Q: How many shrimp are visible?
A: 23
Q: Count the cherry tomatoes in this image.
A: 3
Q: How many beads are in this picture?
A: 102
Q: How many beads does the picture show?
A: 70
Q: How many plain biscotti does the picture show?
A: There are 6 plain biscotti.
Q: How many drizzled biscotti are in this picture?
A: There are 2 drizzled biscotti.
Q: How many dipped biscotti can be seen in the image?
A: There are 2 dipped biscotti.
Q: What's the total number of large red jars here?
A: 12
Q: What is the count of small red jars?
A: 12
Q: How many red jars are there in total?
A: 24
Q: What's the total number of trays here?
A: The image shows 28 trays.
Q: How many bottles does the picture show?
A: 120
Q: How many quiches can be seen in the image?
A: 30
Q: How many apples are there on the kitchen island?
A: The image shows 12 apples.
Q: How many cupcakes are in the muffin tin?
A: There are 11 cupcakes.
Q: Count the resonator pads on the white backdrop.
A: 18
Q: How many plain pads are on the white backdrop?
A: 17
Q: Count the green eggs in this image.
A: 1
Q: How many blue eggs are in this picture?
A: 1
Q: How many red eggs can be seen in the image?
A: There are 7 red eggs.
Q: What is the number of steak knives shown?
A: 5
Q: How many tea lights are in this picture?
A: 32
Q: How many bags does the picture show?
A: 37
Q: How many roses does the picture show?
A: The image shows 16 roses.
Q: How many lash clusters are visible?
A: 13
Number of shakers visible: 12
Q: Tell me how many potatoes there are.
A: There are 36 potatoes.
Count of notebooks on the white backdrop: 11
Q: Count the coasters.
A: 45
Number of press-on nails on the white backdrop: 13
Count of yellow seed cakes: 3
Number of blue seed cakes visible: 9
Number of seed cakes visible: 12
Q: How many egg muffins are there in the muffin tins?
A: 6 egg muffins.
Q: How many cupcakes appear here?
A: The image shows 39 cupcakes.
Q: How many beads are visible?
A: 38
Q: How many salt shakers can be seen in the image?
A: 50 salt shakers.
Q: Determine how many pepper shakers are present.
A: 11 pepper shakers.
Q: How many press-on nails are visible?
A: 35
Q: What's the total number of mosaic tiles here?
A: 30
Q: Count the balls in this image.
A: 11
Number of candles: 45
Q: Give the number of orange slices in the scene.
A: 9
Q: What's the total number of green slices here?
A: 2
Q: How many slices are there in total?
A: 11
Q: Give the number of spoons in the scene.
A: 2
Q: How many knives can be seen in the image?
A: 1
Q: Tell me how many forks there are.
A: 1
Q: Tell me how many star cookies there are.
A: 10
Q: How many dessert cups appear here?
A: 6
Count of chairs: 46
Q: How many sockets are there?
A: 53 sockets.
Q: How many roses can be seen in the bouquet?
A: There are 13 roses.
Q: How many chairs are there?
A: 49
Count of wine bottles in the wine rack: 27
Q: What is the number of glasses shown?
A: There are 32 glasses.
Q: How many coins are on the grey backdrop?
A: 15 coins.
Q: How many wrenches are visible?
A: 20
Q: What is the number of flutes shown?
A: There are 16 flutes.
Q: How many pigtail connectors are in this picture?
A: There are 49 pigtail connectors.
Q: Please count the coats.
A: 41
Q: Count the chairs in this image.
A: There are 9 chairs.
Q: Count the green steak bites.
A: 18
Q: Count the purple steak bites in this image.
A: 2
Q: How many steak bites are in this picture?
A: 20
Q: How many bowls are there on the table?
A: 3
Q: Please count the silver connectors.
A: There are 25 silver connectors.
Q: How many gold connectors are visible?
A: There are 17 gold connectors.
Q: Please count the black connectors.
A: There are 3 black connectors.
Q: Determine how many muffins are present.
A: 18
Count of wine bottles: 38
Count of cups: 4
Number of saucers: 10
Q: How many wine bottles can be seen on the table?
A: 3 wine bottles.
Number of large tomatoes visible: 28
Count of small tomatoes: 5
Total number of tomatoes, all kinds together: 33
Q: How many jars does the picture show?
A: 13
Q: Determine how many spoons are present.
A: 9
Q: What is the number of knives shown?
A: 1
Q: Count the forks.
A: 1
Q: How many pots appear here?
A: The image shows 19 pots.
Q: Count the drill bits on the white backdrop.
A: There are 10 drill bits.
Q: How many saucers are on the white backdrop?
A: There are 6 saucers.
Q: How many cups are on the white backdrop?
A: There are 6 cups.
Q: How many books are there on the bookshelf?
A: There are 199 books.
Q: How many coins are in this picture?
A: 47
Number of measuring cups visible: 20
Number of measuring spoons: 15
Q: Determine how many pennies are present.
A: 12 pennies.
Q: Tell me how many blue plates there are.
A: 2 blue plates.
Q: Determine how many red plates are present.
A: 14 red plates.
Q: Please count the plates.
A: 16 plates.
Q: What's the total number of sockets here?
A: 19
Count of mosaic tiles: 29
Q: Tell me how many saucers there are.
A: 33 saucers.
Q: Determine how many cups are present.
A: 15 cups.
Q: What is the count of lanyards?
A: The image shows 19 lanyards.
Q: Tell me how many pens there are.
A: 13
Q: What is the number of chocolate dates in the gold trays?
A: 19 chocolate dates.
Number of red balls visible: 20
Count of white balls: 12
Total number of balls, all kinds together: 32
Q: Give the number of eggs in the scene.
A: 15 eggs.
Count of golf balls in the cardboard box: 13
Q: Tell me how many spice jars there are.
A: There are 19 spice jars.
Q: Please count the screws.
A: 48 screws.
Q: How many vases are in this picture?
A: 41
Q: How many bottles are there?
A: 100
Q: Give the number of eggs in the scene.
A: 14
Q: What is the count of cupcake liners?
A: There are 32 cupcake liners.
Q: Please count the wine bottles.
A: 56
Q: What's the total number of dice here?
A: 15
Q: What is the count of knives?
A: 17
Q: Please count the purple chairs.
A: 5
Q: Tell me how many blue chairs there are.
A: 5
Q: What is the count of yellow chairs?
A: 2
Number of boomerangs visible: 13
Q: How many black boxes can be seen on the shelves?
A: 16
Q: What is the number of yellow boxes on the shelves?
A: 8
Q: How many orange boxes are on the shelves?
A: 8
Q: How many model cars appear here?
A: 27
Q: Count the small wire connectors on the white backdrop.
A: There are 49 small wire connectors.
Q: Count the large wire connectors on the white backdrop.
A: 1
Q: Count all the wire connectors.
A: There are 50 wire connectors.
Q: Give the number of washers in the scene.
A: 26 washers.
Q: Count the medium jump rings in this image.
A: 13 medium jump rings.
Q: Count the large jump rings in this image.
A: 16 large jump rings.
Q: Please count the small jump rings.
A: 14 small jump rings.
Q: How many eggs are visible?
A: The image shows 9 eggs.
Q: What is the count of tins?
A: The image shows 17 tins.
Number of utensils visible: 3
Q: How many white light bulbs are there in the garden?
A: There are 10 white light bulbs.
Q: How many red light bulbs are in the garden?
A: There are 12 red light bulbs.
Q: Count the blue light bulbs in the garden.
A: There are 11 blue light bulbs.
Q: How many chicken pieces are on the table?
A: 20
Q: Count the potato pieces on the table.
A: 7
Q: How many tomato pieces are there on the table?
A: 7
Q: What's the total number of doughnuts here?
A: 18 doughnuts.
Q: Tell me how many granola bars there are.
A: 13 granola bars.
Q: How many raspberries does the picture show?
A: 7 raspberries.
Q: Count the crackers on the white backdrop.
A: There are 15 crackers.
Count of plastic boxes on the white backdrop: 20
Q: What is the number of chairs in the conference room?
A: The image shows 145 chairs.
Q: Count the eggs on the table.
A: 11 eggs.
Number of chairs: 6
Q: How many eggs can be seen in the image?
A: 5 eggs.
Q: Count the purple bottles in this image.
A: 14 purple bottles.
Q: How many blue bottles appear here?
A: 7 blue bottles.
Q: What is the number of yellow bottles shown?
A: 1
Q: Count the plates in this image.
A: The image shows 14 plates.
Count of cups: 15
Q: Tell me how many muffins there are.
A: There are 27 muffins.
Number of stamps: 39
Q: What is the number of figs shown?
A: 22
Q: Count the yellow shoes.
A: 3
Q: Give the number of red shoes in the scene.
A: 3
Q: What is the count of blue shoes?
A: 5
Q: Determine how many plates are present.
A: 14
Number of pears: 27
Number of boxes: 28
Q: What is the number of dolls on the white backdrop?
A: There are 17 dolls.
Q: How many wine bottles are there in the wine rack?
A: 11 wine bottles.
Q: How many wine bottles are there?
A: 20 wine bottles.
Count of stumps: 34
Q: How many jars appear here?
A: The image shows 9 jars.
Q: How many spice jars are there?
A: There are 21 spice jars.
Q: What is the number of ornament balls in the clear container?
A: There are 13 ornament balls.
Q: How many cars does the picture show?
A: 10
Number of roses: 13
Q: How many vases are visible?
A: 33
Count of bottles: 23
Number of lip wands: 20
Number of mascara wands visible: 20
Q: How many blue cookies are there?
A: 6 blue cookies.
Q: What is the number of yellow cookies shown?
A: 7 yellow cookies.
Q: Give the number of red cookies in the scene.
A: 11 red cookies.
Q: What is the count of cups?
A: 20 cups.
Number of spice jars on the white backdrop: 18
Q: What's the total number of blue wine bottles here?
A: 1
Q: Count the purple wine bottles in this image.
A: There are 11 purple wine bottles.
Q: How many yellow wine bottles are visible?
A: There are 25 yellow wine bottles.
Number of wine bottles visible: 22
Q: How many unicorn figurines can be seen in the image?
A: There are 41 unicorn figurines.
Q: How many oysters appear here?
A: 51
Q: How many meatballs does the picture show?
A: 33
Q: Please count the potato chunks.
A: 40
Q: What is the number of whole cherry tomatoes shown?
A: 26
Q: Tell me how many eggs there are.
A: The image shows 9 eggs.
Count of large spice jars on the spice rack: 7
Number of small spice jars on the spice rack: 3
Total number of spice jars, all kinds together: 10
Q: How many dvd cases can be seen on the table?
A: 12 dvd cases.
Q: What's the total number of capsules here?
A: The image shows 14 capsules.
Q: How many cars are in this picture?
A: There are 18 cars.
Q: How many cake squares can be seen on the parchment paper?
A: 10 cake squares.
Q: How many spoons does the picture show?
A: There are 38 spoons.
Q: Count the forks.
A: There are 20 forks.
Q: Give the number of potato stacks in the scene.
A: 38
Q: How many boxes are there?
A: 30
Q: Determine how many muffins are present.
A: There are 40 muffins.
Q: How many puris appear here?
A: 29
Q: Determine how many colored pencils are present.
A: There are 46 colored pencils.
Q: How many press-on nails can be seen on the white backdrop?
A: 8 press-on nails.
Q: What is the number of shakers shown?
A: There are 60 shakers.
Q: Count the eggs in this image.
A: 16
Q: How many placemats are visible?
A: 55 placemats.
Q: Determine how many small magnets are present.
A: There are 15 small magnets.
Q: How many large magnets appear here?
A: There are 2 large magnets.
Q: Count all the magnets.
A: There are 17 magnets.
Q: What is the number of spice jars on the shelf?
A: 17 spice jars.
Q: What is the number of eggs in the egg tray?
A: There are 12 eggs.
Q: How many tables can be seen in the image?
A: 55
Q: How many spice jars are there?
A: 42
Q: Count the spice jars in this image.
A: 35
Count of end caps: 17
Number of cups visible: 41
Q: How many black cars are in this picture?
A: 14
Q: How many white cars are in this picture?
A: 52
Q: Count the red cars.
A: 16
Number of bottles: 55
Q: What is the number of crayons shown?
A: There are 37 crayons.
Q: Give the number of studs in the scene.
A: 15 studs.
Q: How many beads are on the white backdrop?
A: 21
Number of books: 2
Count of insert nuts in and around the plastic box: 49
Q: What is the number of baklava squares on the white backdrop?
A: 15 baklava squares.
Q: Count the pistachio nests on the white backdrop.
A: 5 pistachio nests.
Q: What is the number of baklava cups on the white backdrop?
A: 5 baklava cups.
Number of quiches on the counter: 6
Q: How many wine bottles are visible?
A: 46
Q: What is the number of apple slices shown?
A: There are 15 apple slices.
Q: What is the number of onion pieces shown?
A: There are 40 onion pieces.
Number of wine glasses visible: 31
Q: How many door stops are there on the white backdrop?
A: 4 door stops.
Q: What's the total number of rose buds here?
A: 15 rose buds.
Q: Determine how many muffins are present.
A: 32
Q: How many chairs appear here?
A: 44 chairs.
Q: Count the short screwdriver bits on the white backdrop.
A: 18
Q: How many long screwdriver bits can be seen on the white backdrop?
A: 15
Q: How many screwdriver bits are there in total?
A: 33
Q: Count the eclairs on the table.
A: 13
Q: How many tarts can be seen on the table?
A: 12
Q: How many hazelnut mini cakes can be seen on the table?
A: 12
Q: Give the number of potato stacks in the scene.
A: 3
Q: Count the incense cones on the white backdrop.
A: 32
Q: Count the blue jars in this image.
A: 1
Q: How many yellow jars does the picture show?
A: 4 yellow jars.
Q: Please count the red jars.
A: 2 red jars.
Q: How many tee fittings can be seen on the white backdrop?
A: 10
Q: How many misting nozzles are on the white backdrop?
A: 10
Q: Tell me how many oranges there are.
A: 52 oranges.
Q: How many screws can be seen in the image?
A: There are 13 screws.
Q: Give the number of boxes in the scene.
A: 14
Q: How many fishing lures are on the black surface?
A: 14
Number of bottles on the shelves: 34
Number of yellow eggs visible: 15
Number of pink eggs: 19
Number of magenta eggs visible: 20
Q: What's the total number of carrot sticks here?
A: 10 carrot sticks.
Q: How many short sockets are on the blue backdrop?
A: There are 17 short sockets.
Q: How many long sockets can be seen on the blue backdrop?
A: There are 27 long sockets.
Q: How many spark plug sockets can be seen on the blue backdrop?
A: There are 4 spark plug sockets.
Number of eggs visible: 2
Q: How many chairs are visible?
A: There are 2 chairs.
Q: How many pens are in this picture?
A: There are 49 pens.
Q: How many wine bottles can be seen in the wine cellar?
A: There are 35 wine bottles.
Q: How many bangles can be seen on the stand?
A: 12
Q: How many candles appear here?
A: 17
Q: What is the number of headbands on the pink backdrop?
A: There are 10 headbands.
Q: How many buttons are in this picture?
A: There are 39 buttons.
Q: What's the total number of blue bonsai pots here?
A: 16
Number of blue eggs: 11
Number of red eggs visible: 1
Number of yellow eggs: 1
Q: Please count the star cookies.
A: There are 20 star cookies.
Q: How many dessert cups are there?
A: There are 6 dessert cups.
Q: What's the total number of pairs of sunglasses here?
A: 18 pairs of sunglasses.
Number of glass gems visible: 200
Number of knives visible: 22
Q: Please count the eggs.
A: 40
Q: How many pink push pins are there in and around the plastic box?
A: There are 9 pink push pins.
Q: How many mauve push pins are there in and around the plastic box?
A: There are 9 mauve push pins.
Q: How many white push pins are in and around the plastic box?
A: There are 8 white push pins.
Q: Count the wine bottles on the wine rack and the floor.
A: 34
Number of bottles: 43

▸ **GIVEN TASK**:
Could you print, word for word, everything in the rows above from the line containing "Q: How many screwdriver" down to the line containing "Number of magenta eggs visible: 20", with both of those lines included?

▸ **REPLY**:
Q: How many screwdriver bits are there in total?
A: 33
Q: Count the eclairs on the table.
A: 13
Q: How many tarts can be seen on the table?
A: 12
Q: How many hazelnut mini cakes can be seen on the table?
A: 12
Q: Give the number of potato stacks in the scene.
A: 3
Q: Count the incense cones on the white backdrop.
A: 32
Q: Count the blue jars in this image.
A: 1
Q: How many yellow jars does the picture show?
A: 4 yellow jars.
Q: Please count the red jars.
A: 2 red jars.
Q: How many tee fittings can be seen on the white backdrop?
A: 10
Q: How many misting nozzles are on the white backdrop?
A: 10
Q: Tell me how many oranges there are.
A: 52 oranges.
Q: How many screws can be seen in the image?
A: There are 13 screws.
Q: Give the number of boxes in the scene.
A: 14
Q: How many fishing lures are on the black surface?
A: 14
Number of bottles on the shelves: 34
Number of yellow eggs visible: 15
Number of pink eggs: 19
Number of magenta eggs visible: 20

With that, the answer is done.